Let's Talk, Make-Out & Stuff

Fuck buddies and Friends With Benefits, two of which are fundamentally the same, yet still very much different. Are you looking for a casual sex with someone whom you text at 2am all hot and bothered where you pretty much greet with no clothes on and very little articulation of words? Or are you looking for a friend where you enjoy each others company and/or private parts, for as long as you both desire to?

Most people including myself, still haven't managed to tell the total difference between the two. Or better said, haven't met the right person to be able to tell a difference between the two. Let me first clarify by saying, be honest. First and foremost with yourself and then to who ever it is you'd like to take to funky town. When you say "I don't want anything serious" do you really mean "I don't want anything serious right now" or are you really demeaning all emotion, in which case, I should take notes. 

I recently got out of a rather serious long-term, relationship. So it's interesting how I'm now finding myself wanting the exact opposite of that at this very milestone in my life. People change, and feeling re-arrange, I'm aware and evidently prepared for that. But for the moments notice, I'm ultimately looking for most of everything that a relationship entails which is consistency (friendship, conversation, sex, casual outings, sex, and sex). Everything but the official enclosure/title while  withholding that we're both ultimately single.

Problem is, I have this gross habit of being a hopeless romantic and if I like you, well... you'll be forced to grow a fond of mixtapes and yeah, just run. Scratch that, sprint. But get ready for it, THAT RARELY HAPPENS. In all seriousness, it takes much, much more than just looks and charm for me to start counting flower pedals. I need intriguing conversations with compliments that end in insults. But really -- I need to be mentally challenged/banged before the physical challenge/banging commences.

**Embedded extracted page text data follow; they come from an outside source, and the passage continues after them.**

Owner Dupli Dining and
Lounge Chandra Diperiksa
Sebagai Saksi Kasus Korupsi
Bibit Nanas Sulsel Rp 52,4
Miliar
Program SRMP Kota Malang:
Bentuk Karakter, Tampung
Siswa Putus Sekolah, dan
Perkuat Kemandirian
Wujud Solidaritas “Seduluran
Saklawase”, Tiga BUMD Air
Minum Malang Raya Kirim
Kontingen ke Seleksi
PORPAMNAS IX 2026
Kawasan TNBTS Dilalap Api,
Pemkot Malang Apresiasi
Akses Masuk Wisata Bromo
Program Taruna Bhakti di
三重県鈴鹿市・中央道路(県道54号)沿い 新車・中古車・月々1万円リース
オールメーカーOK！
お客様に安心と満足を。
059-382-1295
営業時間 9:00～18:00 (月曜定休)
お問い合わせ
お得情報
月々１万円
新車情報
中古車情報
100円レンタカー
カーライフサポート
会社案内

I mean, is there any rational sense in having this loathsome condition of being a hopeless romantic if I'm basically forced to keep it all to myself? Answer is, no. It freaking sucks. If I was more romantic *cough* with myself or at all really, maybe it wouldn't be such a downfall.

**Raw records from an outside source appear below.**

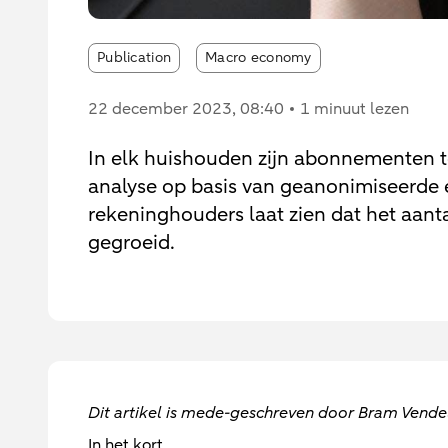
Publication
Macro economy
22 december 2023
, 08:40
1 minuut lezen
In elk huishouden zijn abonnementen 
analyse op basis van geanonimiseerde
rekeninghouders laat zien dat het aan
gegroeid.
Dit artikel is mede-geschreven door Bram Vende
In het kort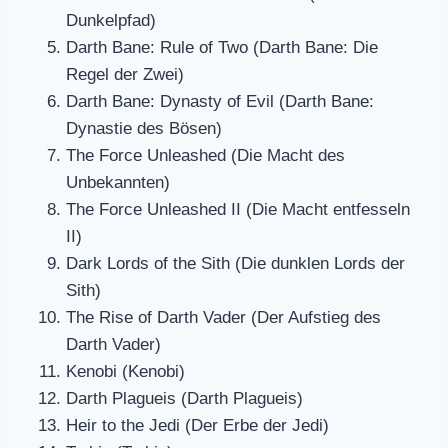
Dunkelpfad)
Darth Bane: Rule of Two (Darth Bane: Die
Regel der Zwei)
Darth Bane: Dynasty of Evil (Darth Bane:
Dynastie des Bösen)
The Force Unleashed (Die Macht des
Unbekannten)
The Force Unleashed II (Die Macht entfesseln
II)
Dark Lords of the Sith (Die dunklen Lords der
Sith)
The Rise of Darth Vader (Der Aufstieg des
Darth Vader)
Kenobi (Kenobi)
Darth Plagueis (Darth Plagueis)
Heir to the Jedi (Der Erbe der Jedi)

So, what have I been doing you ask (or not asking but I'll tell you anyway)? I've been casually dating. That sounds much more appealing than what it is. By casually dating, I mean I've gone out with two guys since my break-up. One in which, completely and utterly bored me with all these fancy outings where the least valuable belonging was, well me. And the other, surprisingly fascinated me with his mind and ability to keep up with my punch-lines. Sounds just like my cup 'o tea, right? So, I continued to see him and after laying everything out on the table on and after all our orgasmic conversations, it eventually led to an actual orgasm. Sounds too good to be true, I know.

-- That's because it was. Conversation soon after the sex went from zero to none and because of that, my interest (vagina) suddenly didn't feel quite as intrigued. Somewhere along the lines of downing bottles of wine, watching sunrises on the beach and rummaging through bed-sheets, something changed. Maybe it was the act of having sex (which would obviously be insulting to one of us, or both) , or maybe we just weren't as compatible for this rodeo as I thought we were. I don't know.

My question is:

Is it possible to get the best of both worlds where both individuals work in the favor of one another? Or are we all just naturally doomed to being selfishly alone in that department?

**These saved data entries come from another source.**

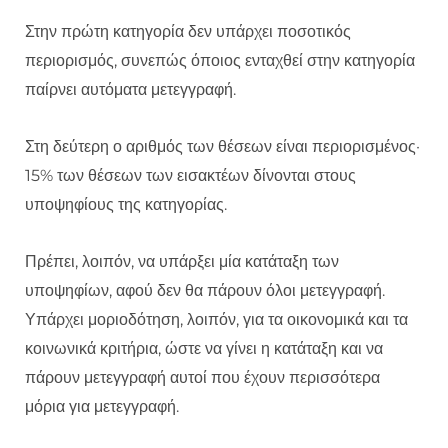
Στην πρώτη κατηγορία δεν υπάρχει ποσοτικός
περιορισμός, συνεπώς όποιος ενταχθεί στην κατηγορία
παίρνει αυτόματα μετεγγραφή.
Στη δεύτερη ο αριθμός των θέσεων είναι περιορισμένος·
15% των θέσεων των εισακτέων δίνονται στους
υποψηφίους της κατηγορίας.
Πρέπει, λοιπόν, να υπάρξει μία κατάταξη των
υποψηφίων, αφού δεν θα πάρουν όλοι μετεγγραφή.
Υπάρχει μοριοδότηση, λοιπόν, για τα οικονομικά και τα
κοινωνικά κριτήρια, ώστε να γίνει η κατάταξη και να
πάρουν μετεγγραφή αυτοί που έχουν περισσότερα
μόρια για μετεγγραφή.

I guess I won't know till my next orgasm. Don't hold your breath.

Signed,  -S

Intro -

Sofia. Not Sofi (as she'll guess you named your pet).

Not "Sof" (the 'a' that naturally follows would feel tempted to sway in there), and definitely not "Sofa" (see that).

She was born in Velletri, Italy, but raised Latina with copious amounts of arepas straight out of Venezuela.

She used to live by the cyan waters of Boca Raton, FL but moved to Washington, DC to pursue a career in animal rights.

She has a pretty maddening tendency to "vomit" her thoughts all over the page; almost every thought of hers needs a sub-thought.

However, not many people can translate feelings to words. Even if it does require keeping a hefty brown bag in case nausea kicks in and an Advil in arm's reach.